Не успели мы поднять пары и отойти от берега, как показался «Невский», за ним «Тюмень». Красную рубаху на нашей мачте там сразу заметили и с ходу выстрелили по пароходу из орудия. Недолет! «Ах, вы так, — рассердился Водопьянов, — получите ответную посылку. К орудию!» Наши морячки-артиллеристы метким выстрелом сбили на «Невском» орудие. От второго снаряда на нем вспыхнул пожар и рванули снаряды боезапаса. Другим выстрелом ему пробили борт ниже ватерлинии, и пароход стал крениться. Тонет — увидели мы. «Тонем!» — догадались вояки на «Невском» и посыпались с борта, как горох из стручка. «Вперед!» — скомандовал Водопьянов и, в горячке боя, вышел из-за тюков с шерстью. И тут же его срезали очередью с «Тюмени». Упал наш Кашлюн, и даже не кашлянул. Ах, ты, зараза! А вот тебе наш подарок! Огонь! Меткого огня из орудия «Тюмень» не стерпела и заспешила наутек. Догонять ее не стали — снаряды кончались. Да и пыл с потерей вожака у нас поостыл. «На соединение с Хохряковым спешить надо», — заявил наш капитан. Все с ним согласились. «По местам — стоять! — последовала команда. — На палубе и в кубриках прибраться! В машине — держать пар на марке! Вперед, самый полный!»

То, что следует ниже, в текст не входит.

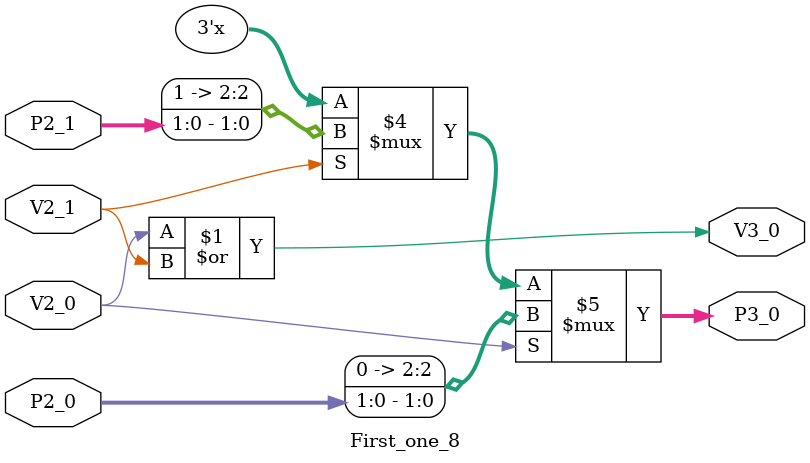
<source format=v>
module First_one_8(
	input										V2_0,
	input										V2_1,
	input			[1:0]						P2_0,
	input			[1:0]						P2_1,
	output		[2:0]						P3_0,
	output									V3_0
);
	assign			V3_0			=			V2_0 | V2_1;
	assign			P3_0			=			(V2_0 != 1'b0) ? {1'b0,P2_0} : (V2_1 == 1'b1) ? {1'b1,P2_1} :3'bx;
endmodule
</source>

Похоронили Водопьянова на берегу. Документов в его вещах никаких не оказалось. Так я и не знаю, кто он был на самом деле и какая его настоящая фамилия. Но то, что он был настоящим героем — абсолютно точно. Дали на его могиле залп из винтовок, простились без пышных слов. А когда возвратились к пароходу, то увидели на кожухе гребного колеса боцмана, который старательно выводил кистью новое название — «Спартак». Под этим именем пароход проходил еще много лет, пока перед самой войной его не разрезали на утиль».

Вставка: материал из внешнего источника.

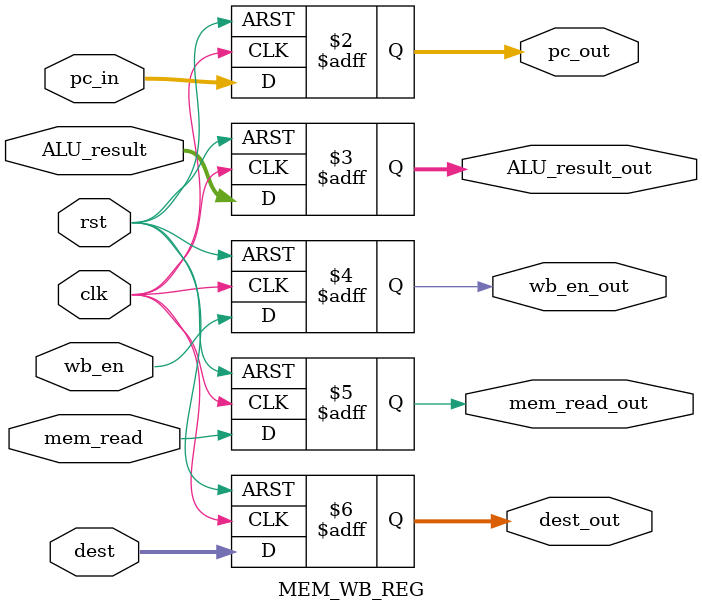
<source format=v>
module MEM_WB_REG(
	input clk,
	input rst,
	input [31:0] pc_in,
	input [31:0] ALU_result, 
	input wb_en,
	input mem_read,
	input [4:0] dest,
	output reg[31:0] pc_out,
	output reg[31:0] ALU_result_out,
	output reg wb_en_out,
	output reg mem_read_out,
	output reg [4:0] dest_out
);

	always@(posedge clk, posedge rst) begin
		if(rst) begin
			pc_out <= 32'b0;
			ALU_result_out <= 32'b0;
			wb_en_out <= 1'b0;
			mem_read_out <= 1'b0;
			dest_out <= 5'b0;
		end
		else begin
			pc_out <= pc_in;
			ALU_result_out <= ALU_result;
			wb_en_out <= wb_en;
			mem_read_out <= mem_read;
			dest_out <= dest;
		end
	end

endmodule
</source>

Темнота сгустилась. Слышно было как на омутах плещется рыба, и где-то далеко на Тобольском тракте гудят машины. Луна еще не взошла или не могла пробиться сквозь некстати наплывшие тучи. Увидев, что бакенщик засобирался, я предложил ему: «Куда Вы по такой темноте? Оставайтесь — в палатке тепло и места хватит. Все равно Вас в избушке никто не ждет. А так — мы посидим, посудачим и Вы мне все до конца расскажете. Зато утром возвращаться не надо — только проснулся и уже на рабочем месте». Уговорил я Шарова и он, на радость мою, не уехал. Непонятная задержка Владимира меня тревожила и оставаться одному не хотелось. А так, все-таки нас двое, если что. Бакенщик, судя по всему, человек бывалый и в беде не бросит. Зарядив ружье сигнальными патронами, я с промежутком в пять минут выстрелил вверх. Красные рассыпчатые звезды с шипением описали каждая свою дугу и угасли не долетев до земли. Больше у меня ракет не было. Оставалось надеяться, что если Владимир недалеко и сигналы заметил, то сумеет сориентироваться.
Между тем, Шаров поддернул повыше на берег лодку, чтобы не болталась на волне от проходящих судов, и вернулся к костру. Беседа вернулась в прежнее русло.
«От белых мы тогда оторвались, но флотилию Хохрякова не настигли, — продолжил Шаров. — На Тюменском рейде, в затоне и на пристанях — ни одного пароходика. Что и как — никто сказать не может. Наконец, узнали, что штаб Красной Гвардии стоит на Подаруевской, в двухэтажном особняке возле берега. Капитан вызвал меня на мостик и предложил сбегать в штаб, узнать обстановку и получить указания: «Ты молодой, шустрый, быстрее тебя никто не сбегает. Давай, одна нога здесь, а другая там. Мы будем стоять у берега выше водокачки». Сказано — сделано.